By Madison Vain
November 02, 2015 at 03:42 PM EST
Danny Clinch

Steve Martin and Edie Brickell released their second album, So Familiar, last week, and as their first collection, Love Has Come For You, displayed in 2013, the mixture of Martin’s excellent banjo plucking and Brickell’s excellent writing and singing is, well, excellent.

While on tour for that collection, they began writing Bright Star, a musical based on characters from their first album — its Broadway debut is set for March 2016 — and much of what makes up So Familiar is pulled directly from the play. The rest is heavily inspired by the sound and feel. EW caught up with the two heavyweights to discuss writing, playing, and what makes their partnership so inspired.

ENTERTAINMENT WEEKLY: Sonically, this album feels much fuller that Love Has Come For You. Can you tell me about the new sound?

Steve Martin: When Edie and I did our first album, we were very concerned — we loved our own demos so much and they was just she and I. We were trying to preserve that quality, which I think [producer] Peter Asher did. [For] the second album, we all agreed that we could now go a wider direction than the first album. And then Peter is really responsible for that that direction was.

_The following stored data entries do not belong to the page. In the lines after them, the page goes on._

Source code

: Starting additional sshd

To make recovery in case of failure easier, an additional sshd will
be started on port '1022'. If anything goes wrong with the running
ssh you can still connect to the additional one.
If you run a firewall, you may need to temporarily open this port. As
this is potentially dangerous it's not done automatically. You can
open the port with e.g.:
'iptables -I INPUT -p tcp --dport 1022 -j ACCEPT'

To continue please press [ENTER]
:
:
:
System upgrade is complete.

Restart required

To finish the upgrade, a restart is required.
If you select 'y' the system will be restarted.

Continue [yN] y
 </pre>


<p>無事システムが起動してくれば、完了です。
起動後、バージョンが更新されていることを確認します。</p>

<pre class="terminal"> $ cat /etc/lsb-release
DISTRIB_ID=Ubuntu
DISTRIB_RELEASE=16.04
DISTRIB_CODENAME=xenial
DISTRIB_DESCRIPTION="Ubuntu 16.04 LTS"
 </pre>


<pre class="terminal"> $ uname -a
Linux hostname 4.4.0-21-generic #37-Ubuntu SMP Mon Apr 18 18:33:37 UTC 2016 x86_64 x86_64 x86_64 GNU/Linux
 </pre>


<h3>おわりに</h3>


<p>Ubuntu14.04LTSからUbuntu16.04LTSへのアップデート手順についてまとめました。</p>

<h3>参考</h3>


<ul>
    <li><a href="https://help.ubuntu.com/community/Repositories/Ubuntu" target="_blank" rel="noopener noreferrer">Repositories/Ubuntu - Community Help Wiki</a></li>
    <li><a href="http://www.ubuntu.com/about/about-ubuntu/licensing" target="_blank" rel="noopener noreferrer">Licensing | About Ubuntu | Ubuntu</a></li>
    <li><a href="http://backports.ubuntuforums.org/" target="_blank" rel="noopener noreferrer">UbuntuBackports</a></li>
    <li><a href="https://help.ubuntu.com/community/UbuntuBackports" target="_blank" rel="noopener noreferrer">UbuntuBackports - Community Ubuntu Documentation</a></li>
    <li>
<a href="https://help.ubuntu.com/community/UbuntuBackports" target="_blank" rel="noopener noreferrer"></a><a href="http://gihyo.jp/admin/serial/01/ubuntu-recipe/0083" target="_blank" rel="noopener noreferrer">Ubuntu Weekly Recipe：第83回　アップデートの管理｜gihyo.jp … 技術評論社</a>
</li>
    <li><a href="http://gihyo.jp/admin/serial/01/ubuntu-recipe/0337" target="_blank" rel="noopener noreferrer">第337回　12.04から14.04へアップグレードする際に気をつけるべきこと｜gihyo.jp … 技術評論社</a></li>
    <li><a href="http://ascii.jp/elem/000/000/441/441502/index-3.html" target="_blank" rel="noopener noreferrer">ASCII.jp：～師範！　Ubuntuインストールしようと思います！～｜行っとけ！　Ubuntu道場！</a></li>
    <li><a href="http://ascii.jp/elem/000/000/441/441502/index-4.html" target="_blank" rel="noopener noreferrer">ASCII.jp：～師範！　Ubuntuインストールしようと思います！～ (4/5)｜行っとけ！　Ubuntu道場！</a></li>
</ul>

Since you two have teamed up, you seem to have been working with no break. What about this partnership works for well?

Martin: I think it’s something that’s in both of us, and that’s emotion and professionalism. You need the song to develop professionally and in the best way, but also retaining the emotive quality that, especially musical songs, need. So I think we’re all business and we’re all art, at the same time.

Edie Brickell: I know that anything that comes my way is already going to be great. When you trust your collaborator — because you know that he’s smart, you know that he’s imaginative — you can trust that what’s going to come is going to be really good. That gives you a great sense of security and it challenges you to rise to a new level and to meet him. He’s given me the opportunity to write with a lot of color and imagery and go beyond anything that I’ve done before. I think it was also great timing, where I was understanding what I love about songs and then I got the opportunity to write what I love. It’s been a lot time to discover, but you want to write something that you would love, as opposed to just something off the cuff that fits your generation.

What are you most excited for people to hear off the collection?

Brickell: I think the simpler songs, like “So Familiar”—I’m crazy for that. Or like, “I Have You”, Steve is singing on that and I like that. I like the simple, beautiful messages, if I do say so myself [laughs].

Martin: It’s hard to play favorites when they’re all your babies, but I do have a particular feeling for “So Familiar”—it’s the simplest message. I love the bridge, I love the lead up to it, I love the lyrics, and I love what Peter did to it—the tic-tic percussions and the female voices in the back echoing Edie’s lyric. And I too like “I Have You”, every time I hear it, I’m kind of charmed by it. At first I didn’t want to sing on it, I don’t see myself as a singer but now I actually kind of love it. And I also love “Heartbreaker,” which is probably the most complicated song on there. But I also know how it works in the context of the musical, and I find it very, very emotional.